Source document:
=== Section Start ===

According to a new report from Baker McKenzie, Michael Kors’ Versace takeover, Richemont’s move for complete Yoox Net-A-Porter Group control and LVMH’s Belmond buy show that luxury brands are diversifying their holdings into new markets and territories. As consumers’ interests continue to grow, these marketers are hoping to ensure a bright future where they can cater to all, while maintaining their prestigious images.
“To remain competitive, retailers need to get a better grasp on what makes shoppers tick,” said Alyssa Auberger, chair of Baker McKenzie’s consumer goods and retail group. “The increased consumer desire for personalization – whether around a product or an experience – is one aspect brands need to be sensitive to, as is the desire to share values with a brand – to trust a product and feel a connection, and those are both likely to be drivers in M&A in the sector.”
M&A in luxury
The luxury business is consolidating, with so many mergers taking place that fewer companies are controlling the industry. But the big heritage companies will have to continue strengthening their experiential and personalization undertakings, as small startups and other businesses figure out how to bring luxury to the masses.
Baker McKenzie notes that M&A activity in consumer goods and retail jumped 25 percent from 2017 to 2018, but the firm’s Global Transitions Forecast predicts it will drop from $700 billion in 2018 to $629 billion this year. This decrease will still remain ahead of other sectors, such as finance, tech and healthcare.
In the report, Ms. McKenzie reports that consumers are hungrier than ever for personalization and need to feel connected. Luxury groups are more durable to outside factors than other sectors, but they are also broadening themselves. For instance, LVMH Moët Hennessy Louis Vuitton is expanding its hospitality portfolio with the acquisition of hotel group Belmond.

=== Section End ===

Data extract:
=== Section Start ===

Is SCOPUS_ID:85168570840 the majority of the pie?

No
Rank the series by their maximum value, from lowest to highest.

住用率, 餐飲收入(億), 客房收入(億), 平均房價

=== Section End ===

Task statement: Copy the article on luxury mergers word for word from "According to a" to "their prestigious images.". The listing is separate material and stands apart from the article on luxury mergers.

Task result:
According to a new report from Baker McKenzie, Michael Kors’ Versace takeover, Richemont’s move for complete Yoox Net-A-Porter Group control and LVMH’s Belmond buy show that luxury brands are diversifying their holdings into new markets and territories. As consumers’ interests continue to grow, these marketers are hoping to ensure a bright future where they can cater to all, while maintaining their prestigious images.